◆ Work required
Work out how many lines of the listing hold the string "Nulla", then answer with that number and nothing else.
___ Data section
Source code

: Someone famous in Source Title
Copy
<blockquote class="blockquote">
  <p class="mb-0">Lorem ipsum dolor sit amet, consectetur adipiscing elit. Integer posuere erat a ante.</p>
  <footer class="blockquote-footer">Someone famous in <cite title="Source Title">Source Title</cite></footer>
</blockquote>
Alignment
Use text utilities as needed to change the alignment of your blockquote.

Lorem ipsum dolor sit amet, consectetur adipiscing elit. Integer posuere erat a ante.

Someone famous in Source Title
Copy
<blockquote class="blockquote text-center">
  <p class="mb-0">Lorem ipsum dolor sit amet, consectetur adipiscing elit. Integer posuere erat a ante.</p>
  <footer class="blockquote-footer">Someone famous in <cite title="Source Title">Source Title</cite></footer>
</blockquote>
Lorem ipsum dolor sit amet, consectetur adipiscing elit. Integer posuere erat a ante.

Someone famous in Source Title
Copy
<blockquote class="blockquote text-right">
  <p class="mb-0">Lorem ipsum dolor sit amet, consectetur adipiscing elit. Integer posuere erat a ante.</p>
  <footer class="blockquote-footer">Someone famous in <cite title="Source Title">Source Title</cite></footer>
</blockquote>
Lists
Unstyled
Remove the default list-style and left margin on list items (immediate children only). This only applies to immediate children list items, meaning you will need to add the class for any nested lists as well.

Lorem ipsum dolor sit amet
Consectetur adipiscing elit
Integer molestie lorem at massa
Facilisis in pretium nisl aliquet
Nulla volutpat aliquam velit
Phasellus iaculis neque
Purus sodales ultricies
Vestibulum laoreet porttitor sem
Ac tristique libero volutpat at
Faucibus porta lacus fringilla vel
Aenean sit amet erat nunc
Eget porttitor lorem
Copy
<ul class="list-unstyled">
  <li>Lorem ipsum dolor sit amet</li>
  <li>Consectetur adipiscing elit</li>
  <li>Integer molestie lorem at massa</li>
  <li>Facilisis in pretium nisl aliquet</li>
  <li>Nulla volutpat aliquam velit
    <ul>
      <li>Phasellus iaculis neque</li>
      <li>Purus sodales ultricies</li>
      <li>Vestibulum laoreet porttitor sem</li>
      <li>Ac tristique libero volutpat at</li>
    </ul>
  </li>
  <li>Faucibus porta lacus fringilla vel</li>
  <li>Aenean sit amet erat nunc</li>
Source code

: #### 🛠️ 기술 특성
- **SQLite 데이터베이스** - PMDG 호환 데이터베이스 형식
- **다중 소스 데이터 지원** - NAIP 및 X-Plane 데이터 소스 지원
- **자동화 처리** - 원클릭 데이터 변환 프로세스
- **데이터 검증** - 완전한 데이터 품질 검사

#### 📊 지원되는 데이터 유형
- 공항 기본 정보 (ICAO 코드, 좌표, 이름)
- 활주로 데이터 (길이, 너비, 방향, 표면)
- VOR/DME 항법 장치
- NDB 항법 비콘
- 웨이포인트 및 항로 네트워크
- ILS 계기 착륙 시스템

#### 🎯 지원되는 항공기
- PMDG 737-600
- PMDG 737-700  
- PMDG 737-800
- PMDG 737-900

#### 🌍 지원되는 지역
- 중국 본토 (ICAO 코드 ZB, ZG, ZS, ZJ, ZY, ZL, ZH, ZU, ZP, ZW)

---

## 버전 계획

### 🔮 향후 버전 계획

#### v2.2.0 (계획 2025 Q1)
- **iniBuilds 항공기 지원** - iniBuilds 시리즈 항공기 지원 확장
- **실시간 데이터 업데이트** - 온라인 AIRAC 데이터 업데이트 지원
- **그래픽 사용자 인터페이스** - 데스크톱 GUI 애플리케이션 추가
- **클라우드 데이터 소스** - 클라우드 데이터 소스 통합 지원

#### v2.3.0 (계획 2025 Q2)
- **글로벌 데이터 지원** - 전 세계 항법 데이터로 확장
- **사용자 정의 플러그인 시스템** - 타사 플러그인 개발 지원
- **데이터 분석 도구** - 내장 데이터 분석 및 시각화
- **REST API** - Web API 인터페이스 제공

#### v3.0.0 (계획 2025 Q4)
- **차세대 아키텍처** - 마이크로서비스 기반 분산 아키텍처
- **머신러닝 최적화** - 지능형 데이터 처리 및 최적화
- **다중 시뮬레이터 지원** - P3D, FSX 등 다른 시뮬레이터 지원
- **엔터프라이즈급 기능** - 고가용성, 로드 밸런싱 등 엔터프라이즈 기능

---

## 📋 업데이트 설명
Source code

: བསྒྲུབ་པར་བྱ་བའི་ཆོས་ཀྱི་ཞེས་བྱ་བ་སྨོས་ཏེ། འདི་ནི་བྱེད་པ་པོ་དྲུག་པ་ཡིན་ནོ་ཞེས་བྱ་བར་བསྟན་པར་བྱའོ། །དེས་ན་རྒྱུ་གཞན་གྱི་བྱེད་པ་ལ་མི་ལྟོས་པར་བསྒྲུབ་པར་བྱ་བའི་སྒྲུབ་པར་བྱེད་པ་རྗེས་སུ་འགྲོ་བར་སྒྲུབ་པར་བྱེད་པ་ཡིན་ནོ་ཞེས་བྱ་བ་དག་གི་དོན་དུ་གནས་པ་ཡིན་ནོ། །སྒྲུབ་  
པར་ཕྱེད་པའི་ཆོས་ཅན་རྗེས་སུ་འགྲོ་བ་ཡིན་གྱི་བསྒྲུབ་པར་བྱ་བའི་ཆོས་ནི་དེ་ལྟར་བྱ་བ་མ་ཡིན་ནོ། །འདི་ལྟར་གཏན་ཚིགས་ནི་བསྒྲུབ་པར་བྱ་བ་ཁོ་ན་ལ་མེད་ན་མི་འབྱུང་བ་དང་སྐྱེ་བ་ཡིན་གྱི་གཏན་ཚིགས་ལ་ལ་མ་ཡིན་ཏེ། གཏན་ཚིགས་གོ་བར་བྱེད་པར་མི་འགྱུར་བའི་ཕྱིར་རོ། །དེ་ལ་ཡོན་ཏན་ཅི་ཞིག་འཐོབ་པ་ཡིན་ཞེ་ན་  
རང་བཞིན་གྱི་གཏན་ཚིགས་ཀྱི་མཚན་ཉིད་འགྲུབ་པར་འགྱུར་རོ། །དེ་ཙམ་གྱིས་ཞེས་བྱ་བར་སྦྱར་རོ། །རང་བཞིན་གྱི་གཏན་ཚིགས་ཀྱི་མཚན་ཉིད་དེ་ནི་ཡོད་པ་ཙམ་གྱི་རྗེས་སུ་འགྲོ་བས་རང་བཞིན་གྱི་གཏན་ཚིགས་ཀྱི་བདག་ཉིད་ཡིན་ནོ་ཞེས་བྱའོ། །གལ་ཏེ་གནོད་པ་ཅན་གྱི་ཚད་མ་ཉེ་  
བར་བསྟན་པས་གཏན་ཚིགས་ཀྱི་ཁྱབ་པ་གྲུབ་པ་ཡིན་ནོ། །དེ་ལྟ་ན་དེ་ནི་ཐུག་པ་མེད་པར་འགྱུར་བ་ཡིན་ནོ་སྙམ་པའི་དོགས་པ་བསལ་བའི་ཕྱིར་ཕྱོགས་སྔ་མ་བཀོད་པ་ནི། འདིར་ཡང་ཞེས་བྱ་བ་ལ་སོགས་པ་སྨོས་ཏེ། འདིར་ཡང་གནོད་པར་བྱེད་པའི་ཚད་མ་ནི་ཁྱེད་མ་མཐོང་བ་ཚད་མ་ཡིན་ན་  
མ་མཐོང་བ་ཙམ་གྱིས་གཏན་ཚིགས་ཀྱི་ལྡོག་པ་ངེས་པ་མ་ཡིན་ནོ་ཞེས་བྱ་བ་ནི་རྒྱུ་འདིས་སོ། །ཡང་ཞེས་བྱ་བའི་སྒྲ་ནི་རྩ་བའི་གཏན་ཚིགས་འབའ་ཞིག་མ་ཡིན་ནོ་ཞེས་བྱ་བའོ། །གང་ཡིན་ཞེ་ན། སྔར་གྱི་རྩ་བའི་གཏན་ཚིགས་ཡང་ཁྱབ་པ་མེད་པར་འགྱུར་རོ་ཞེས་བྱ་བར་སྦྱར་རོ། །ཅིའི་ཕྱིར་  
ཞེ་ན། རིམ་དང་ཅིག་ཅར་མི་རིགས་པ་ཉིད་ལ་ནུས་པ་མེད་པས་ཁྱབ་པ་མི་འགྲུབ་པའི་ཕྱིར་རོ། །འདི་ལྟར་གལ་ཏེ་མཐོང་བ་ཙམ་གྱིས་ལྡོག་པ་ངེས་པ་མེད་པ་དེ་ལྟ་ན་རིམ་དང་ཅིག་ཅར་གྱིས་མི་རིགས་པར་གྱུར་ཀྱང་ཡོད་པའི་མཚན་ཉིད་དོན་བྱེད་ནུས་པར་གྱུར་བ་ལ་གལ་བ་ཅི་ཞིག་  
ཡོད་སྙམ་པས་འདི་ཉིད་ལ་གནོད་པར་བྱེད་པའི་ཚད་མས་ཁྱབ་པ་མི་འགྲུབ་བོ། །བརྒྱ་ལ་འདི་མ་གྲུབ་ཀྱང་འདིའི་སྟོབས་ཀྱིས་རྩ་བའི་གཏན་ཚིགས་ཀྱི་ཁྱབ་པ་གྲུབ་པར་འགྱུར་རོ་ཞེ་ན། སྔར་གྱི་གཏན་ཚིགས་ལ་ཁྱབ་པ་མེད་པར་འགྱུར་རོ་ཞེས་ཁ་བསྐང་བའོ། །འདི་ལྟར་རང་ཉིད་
______
◆ Response area
2